■ Exercise
Could you retype the whole listing word for word and drop the images?

■ Source data
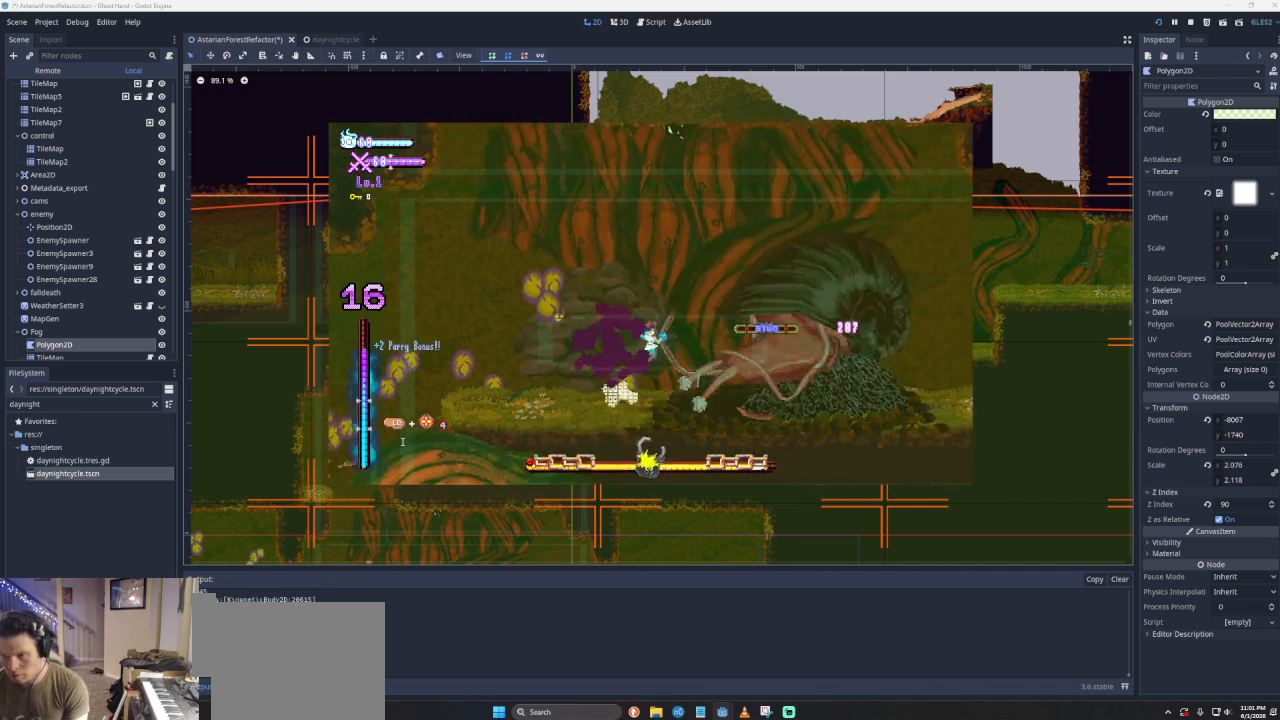
{"buttons": ["CROSS", "L2"], "left_stick": "left", "events": [[67, "SQUARE", "down"], [200, "SQUARE", "up"], [233, "left_stick", "left"], [500, "CROSS", "down"]]}
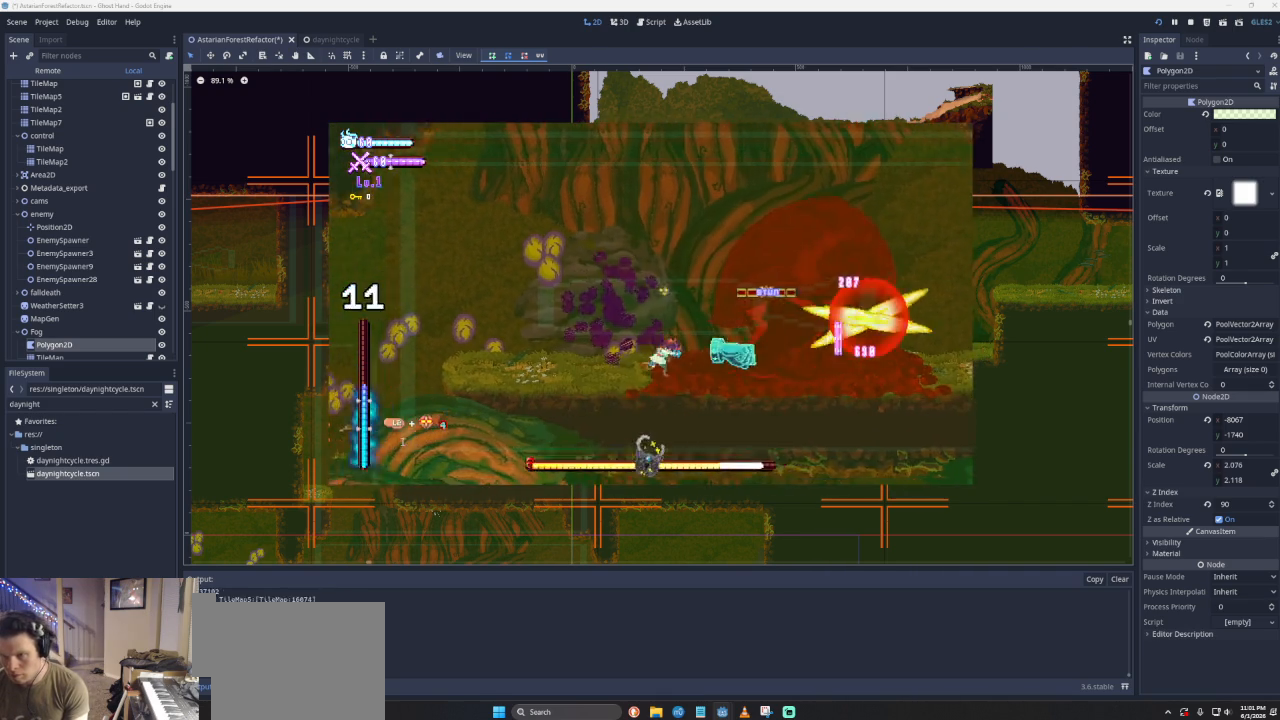
{"buttons": ["L2"], "left_stick": "left", "events": [[33, "left_stick", "center"], [67, "L2", "up"], [100, "CROSS", "up"], [100, "left_stick", "right"], [233, "L2", "down"], [233, "SQUARE", "down"], [433, "SQUARE", "up"], [467, "left_stick", "left"]]}
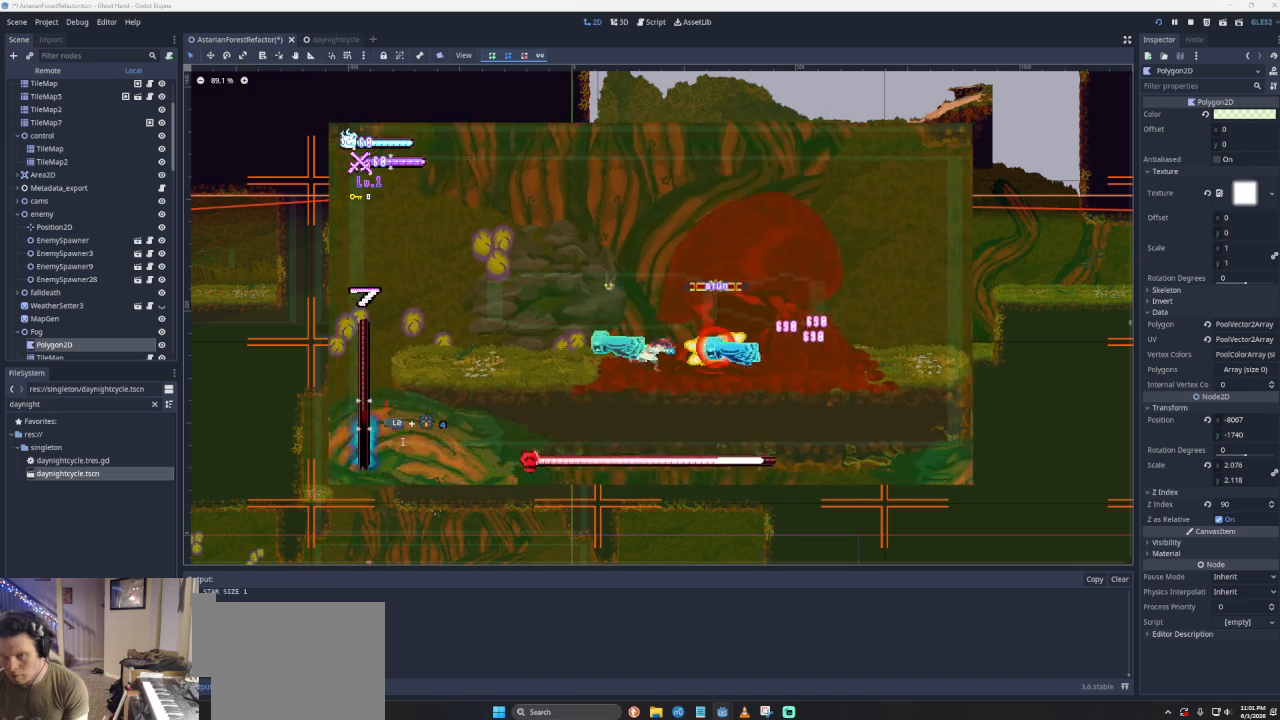
{"buttons": ["SQUARE", "L2"], "left_stick": "left", "events": [[67, "CROSS", "down"], [167, "left_stick", "center"], [200, "L2", "up"], [233, "left_stick", "right"], [267, "CROSS", "up"], [333, "L2", "down"], [333, "SQUARE", "down"], [467, "left_stick", "left"]]}
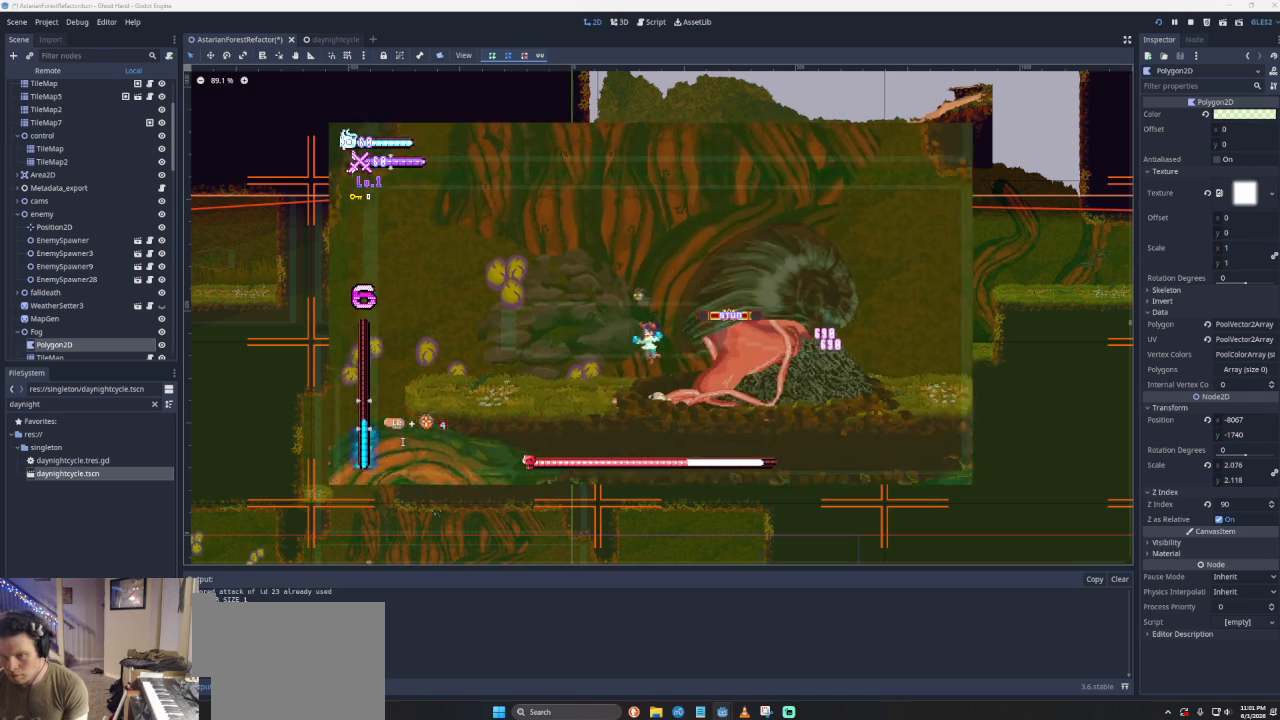
{"buttons": ["SQUARE", "L2"], "left_stick": "right", "events": [[33, "SQUARE", "up"], [233, "left_stick", "center"], [267, "CROSS", "down"], [267, "L2", "up"], [333, "left_stick", "right"], [400, "CROSS", "up"], [467, "L2", "down"], [467, "SQUARE", "down"]]}
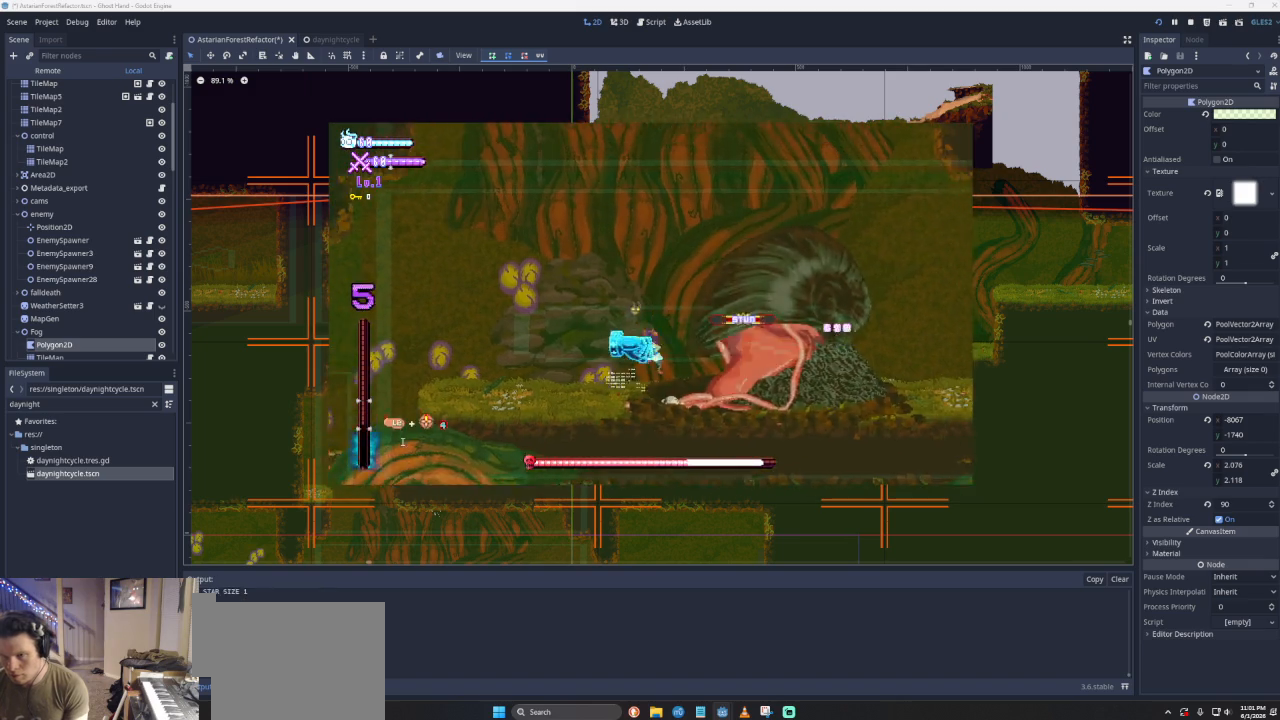
{"buttons": ["CROSS", "L2"], "left_stick": "center", "events": [[100, "L3", "down"], [100, "SQUARE", "up"], [167, "L3", "up"], [200, "left_stick", "left"], [400, "CROSS", "down"], [467, "left_stick", "center"]]}
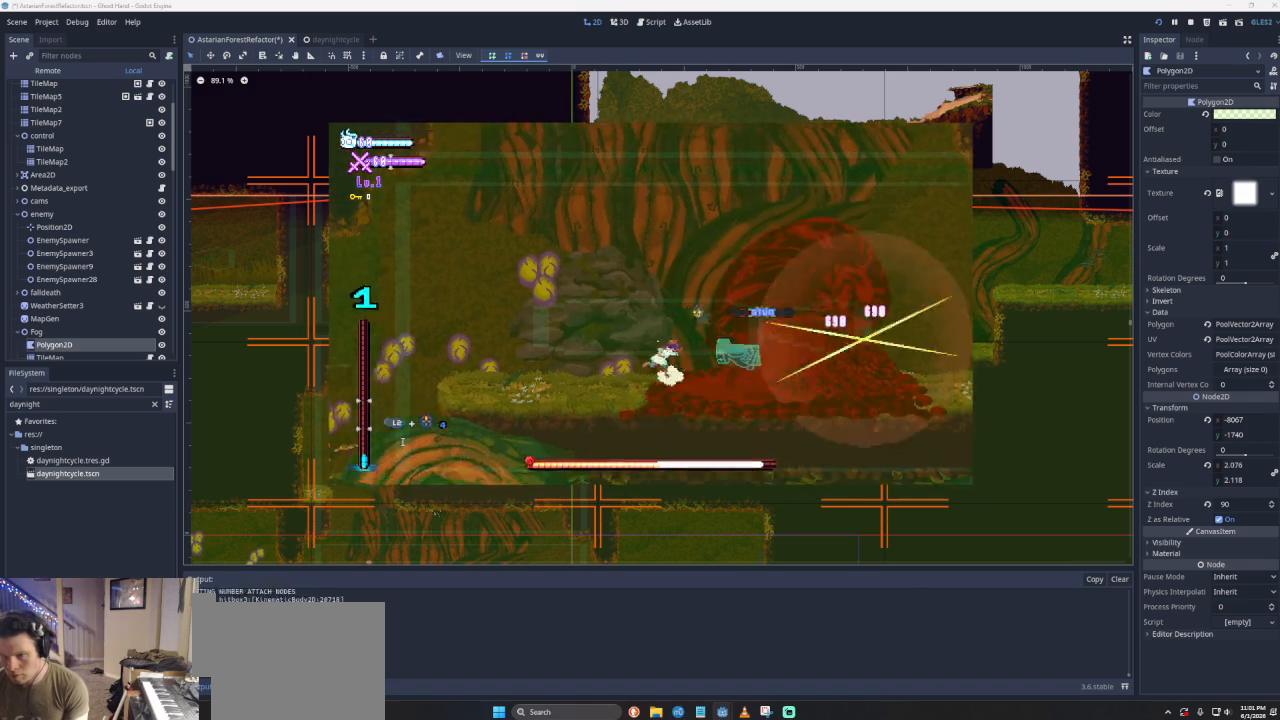
{"buttons": ["CROSS"], "left_stick": "left", "events": [[33, "L2", "up"], [100, "left_stick", "right"], [133, "CROSS", "up"], [233, "SQUARE", "down"], [267, "left_stick", "center"], [333, "left_stick", "down"], [367, "SQUARE", "up"], [433, "left_stick", "left"], [500, "CROSS", "down"]]}
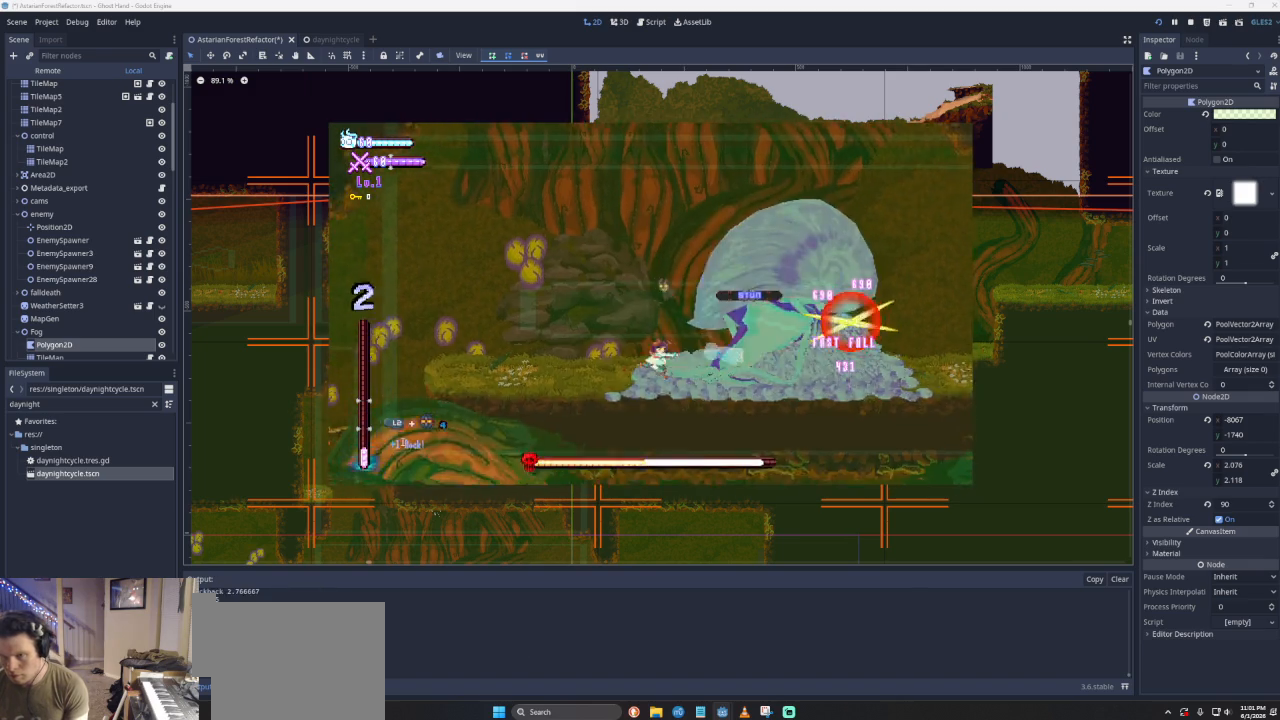
{"buttons": ["CROSS"], "left_stick": "center", "events": [[67, "left_stick", "right"], [167, "CROSS", "up"], [200, "left_stick", "center"], [233, "SQUARE", "down"], [300, "left_stick", "down"], [367, "SQUARE", "up"], [400, "left_stick", "left"], [500, "CROSS", "down"], [500, "left_stick", "center"]]}
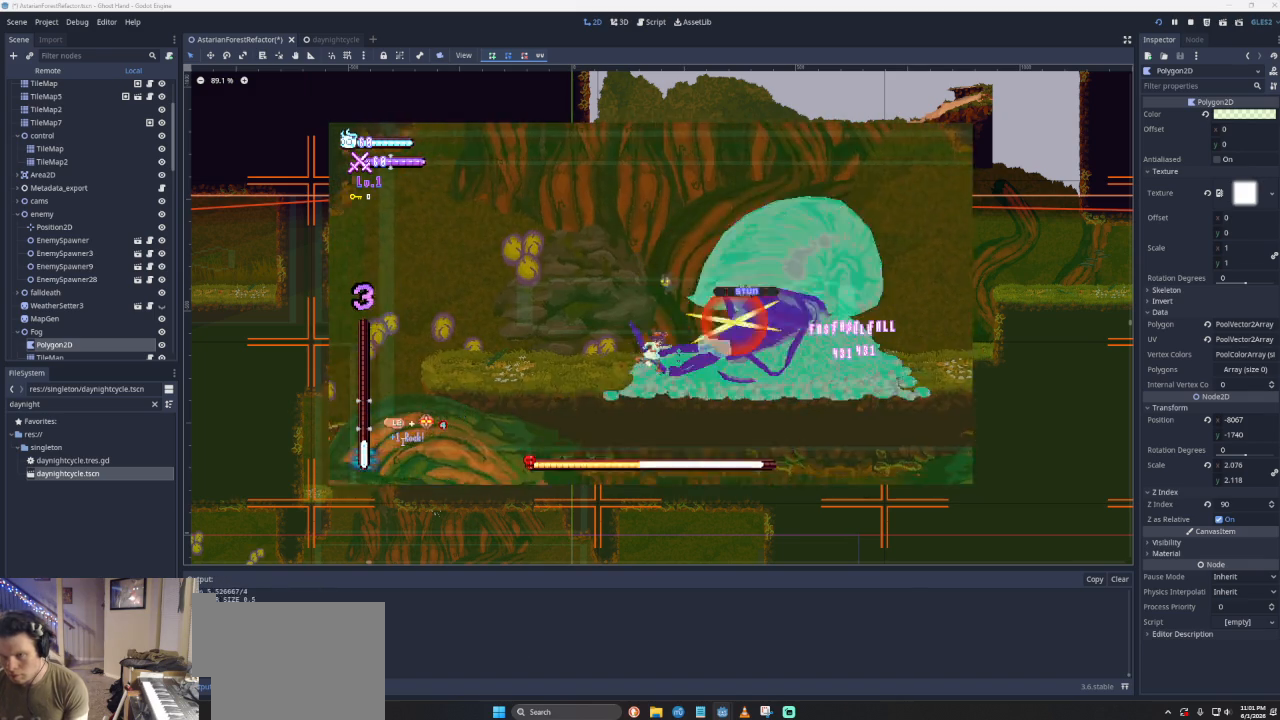
{"buttons": ["CROSS"], "left_stick": "left", "events": [[133, "CROSS", "up"], [133, "left_stick", "right"], [233, "SQUARE", "down"], [333, "left_stick", "down-left"], [367, "SQUARE", "up"], [433, "left_stick", "left"], [467, "CROSS", "down"]]}
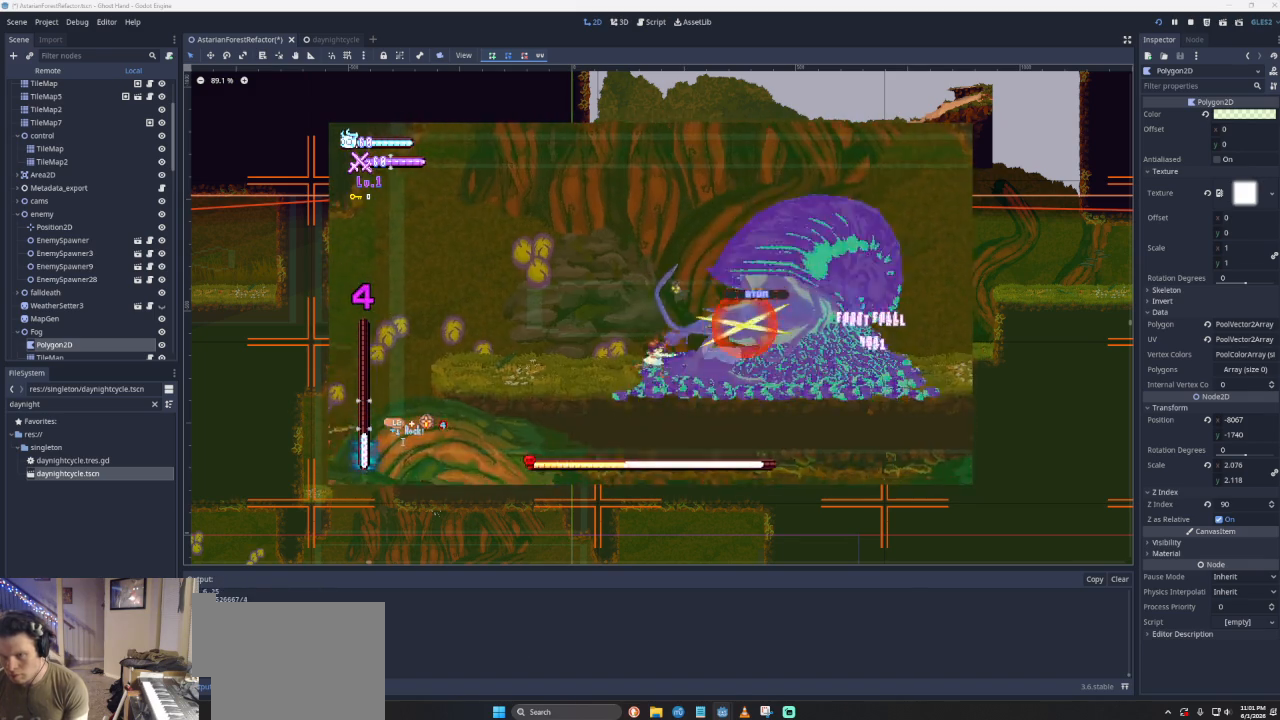
{"buttons": [], "left_stick": "left", "events": [[33, "left_stick", "center"], [133, "left_stick", "right"], [167, "CROSS", "up"], [233, "SQUARE", "down"], [300, "left_stick", "down-left"], [367, "left_stick", "left"], [400, "SQUARE", "up"]]}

■ Result for this task
{"buttons": ["CROSS", "L2"], "left_stick": "left", "events": [[67, "SQUARE", "down"], [200, "SQUARE", "up"], [233, "left_stick", "left"], [500, "CROSS", "down"]]}
{"buttons": ["L2"], "left_stick": "left", "events": [[33, "left_stick", "center"], [67, "L2", "up"], [100, "CROSS", "up"], [100, "left_stick", "right"], [233, "L2", "down"], [233, "SQUARE", "down"], [433, "SQUARE", "up"], [467, "left_stick", "left"]]}
{"buttons": ["SQUARE", "L2"], "left_stick": "left", "events": [[67, "CROSS", "down"], [167, "left_stick", "center"], [200, "L2", "up"], [233, "left_stick", "right"], [267, "CROSS", "up"], [333, "L2", "down"], [333, "SQUARE", "down"], [467, "left_stick", "left"]]}
{"buttons": ["SQUARE", "L2"], "left_stick": "right", "events": [[33, "SQUARE", "up"], [233, "left_stick", "center"], [267, "CROSS", "down"], [267, "L2", "up"], [333, "left_stick", "right"], [400, "CROSS", "up"], [467, "L2", "down"], [467, "SQUARE", "down"]]}
{"buttons": ["CROSS", "L2"], "left_stick": "center", "events": [[100, "L3", "down"], [100, "SQUARE", "up"], [167, "L3", "up"], [200, "left_stick", "left"], [400, "CROSS", "down"], [467, "left_stick", "center"]]}
{"buttons": ["CROSS"], "left_stick": "left", "events": [[33, "L2", "up"], [100, "left_stick", "right"], [133, "CROSS", "up"], [233, "SQUARE", "down"], [267, "left_stick", "center"], [333, "left_stick", "down"], [367, "SQUARE", "up"], [433, "left_stick", "left"], [500, "CROSS", "down"]]}
{"buttons": ["CROSS"], "left_stick": "center", "events": [[67, "left_stick", "right"], [167, "CROSS", "up"], [200, "left_stick", "center"], [233, "SQUARE", "down"], [300, "left_stick", "down"], [367, "SQUARE", "up"], [400, "left_stick", "left"], [500, "CROSS", "down"], [500, "left_stick", "center"]]}
{"buttons": ["CROSS"], "left_stick": "left", "events": [[133, "CROSS", "up"], [133, "left_stick", "right"], [233, "SQUARE", "down"], [333, "left_stick", "down-left"], [367, "SQUARE", "up"], [433, "left_stick", "left"], [467, "CROSS", "down"]]}
{"buttons": [], "left_stick": "left", "events": [[33, "left_stick", "center"], [133, "left_stick", "right"], [167, "CROSS", "up"], [233, "SQUARE", "down"], [300, "left_stick", "down-left"], [367, "left_stick", "left"], [400, "SQUARE", "up"]]}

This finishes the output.